Putting on a Good Face…For Silent Film
The use of pancake white makeup on the faces of actors in films was common in the silent era. Sometimes it’s less noticeable than others, and in some cases it makes actor’s faces look like they were made of porcelain. There’s a reason for this use, due to the chemical properties of motion picture film in use at the time. This would change in the late 1920s when the use of orthochromatic film gave way to the use of panchromatic film.
I took a filmmaking workshop at the George Eastman Museum in 2017, was literally a film making workshop where we actually made motion picture film, using chemical technologies and machinery from the early 20th century. Our instructor, Mark Osterman explained that the earliest motion picture stocks were (or are) referred to as orthochromatic film and were only sensitive to blue and green. This meant that anything in the range of reds or oranges would read as gray or very dark grey. Caucasian skin appears darker than it might in real life—freckles and mouths even more so.
You may have noticed in watching silent films that when an actor holds their hand up to their face. their hand appears to be much darker than their face does.
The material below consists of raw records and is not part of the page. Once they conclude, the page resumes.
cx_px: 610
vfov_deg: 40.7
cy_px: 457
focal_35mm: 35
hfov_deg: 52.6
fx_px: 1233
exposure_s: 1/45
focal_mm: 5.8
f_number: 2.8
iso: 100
When Stan Laurel, Harry Langdon and other comedians stand in profile, if you look for it, you can see the line on the side of their necks where the makeup stops.
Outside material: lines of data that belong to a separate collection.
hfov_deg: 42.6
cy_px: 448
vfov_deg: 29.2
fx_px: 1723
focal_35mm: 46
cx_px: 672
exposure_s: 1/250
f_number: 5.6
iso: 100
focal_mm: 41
This vintage article demonstrating the basics of orthochromatic film’s properties may help explain and demonstrate, and this article by Jesse Pierce delves into this in more detail.
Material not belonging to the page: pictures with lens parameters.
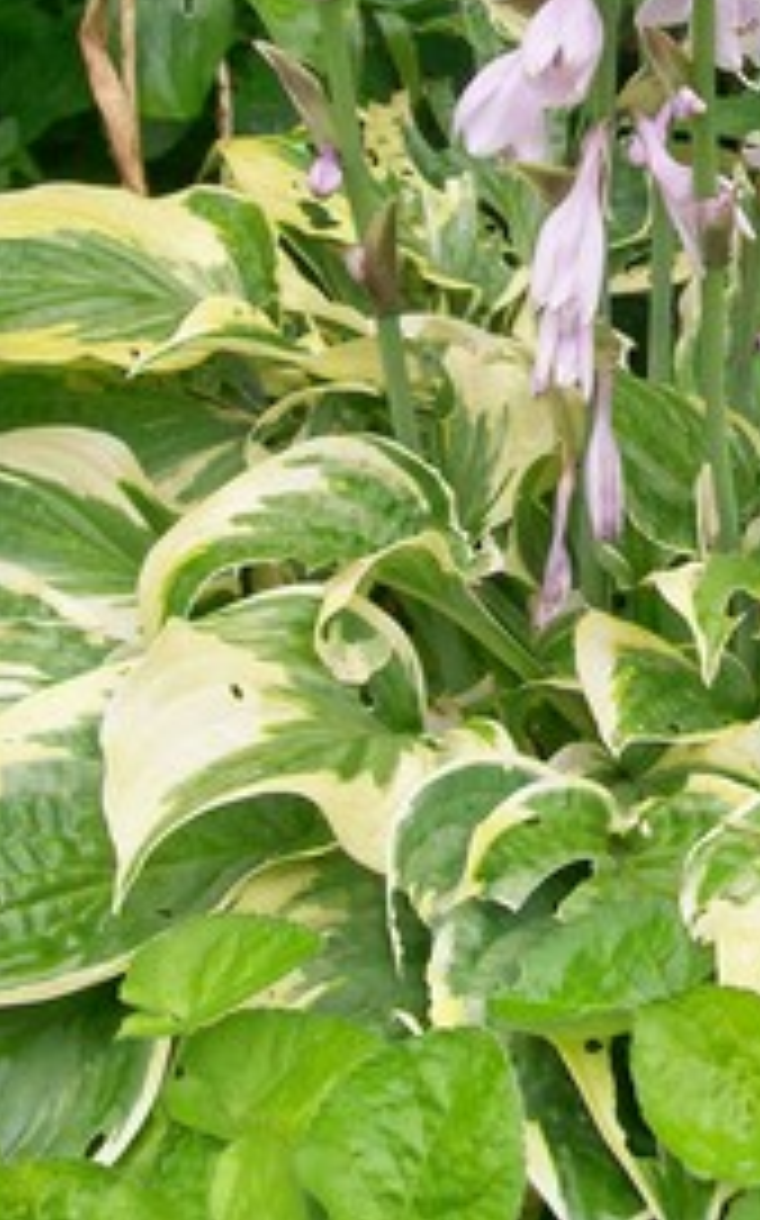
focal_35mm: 62
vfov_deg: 32.1
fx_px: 2058
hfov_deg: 20.6
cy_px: 234
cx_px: 661
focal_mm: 6
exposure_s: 1/389
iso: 80
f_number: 2.7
Several years ago I discovered a demonstration of this use of pancake white makeup on actors’ faces in an obscure 1927 film called Stranded starring Shirley Mason. I was at the Library of Congress’s Packard Preservation Campus to play for a couple of shows, and Steve Massa had come along—we’d asked to look at silent films in the LoC’s archive starring silent film comedian Gale Henry. We’re big fans of Gale and understandably wanted to see anything we could that she’s in.
Along with comedy shorts Gale stars in like Pants (1919) and Her First Flame (1920) and surviving episodes of the serial spoof The Lady Baffles and Detective Duck (1915), we’d asked to look at Stranded. In to the film’s storyline, Shirley Mason’s character comes to Hollywood to take a job at a (fictional) film studio. On her first day on set, she meets Gale at a long row of makeup tables where fellow actresses are putting their silent movie faces on. Gale Henry is seen without pancake white makeup at a makeup mirror, applying the stuff to her face.

I almost fell out of my chair when this scene came on, as I don’t think I’d ever seen such a thing in a silent film. It’s made very clear what is happening and as you can see from the frame grab above Gale’s hand is the same shade as her face. Gale and Shirley meet across the long row of makeup tables with lighted mirrors. Discovering this is Shirley’s first day at the studio and sensing she may not know about screen makeup, Gale offers her a tin of the white makeup, and explains its application through gesture.
Of course, when we cut to Shirley, we can see she’s clearly already got pancake white on her face. Not a continuity error…this is how Mason has appeared throughout the film.

There are cuts back and forth between the two while they chat, during which Gale continues to apply the makeup. And then, just as Shirley is about to begin applying the makeup, we fade out. The next shot we fade in on is a tracking shot of Gale and Shirley walking through the studio, and both of them are fully made up.

What’s interesting to note is that at no point is the reason for the makeup explained by Gale to Shirley, for her benefit or for ours. It appears to be something that audiences understood, or was assumed they would.
Stranded survives in a 35mm nitrate original print at the Library of Congress, along with a safety preservation negative. The film is not currently available on Blu-ray or DVD, although in 2023 Edward Lorusso ran a Kickstarter to acquire a digital copy of a scan of the nitrate print, have it scored, and then send that to the backers. Ed very kindly shared the a file of one of the film’s reels with me, the one with the make-up table sequence. The frame grabs I’ve made for this post are taken from that scan, as is the video you see here, which I’ve graded.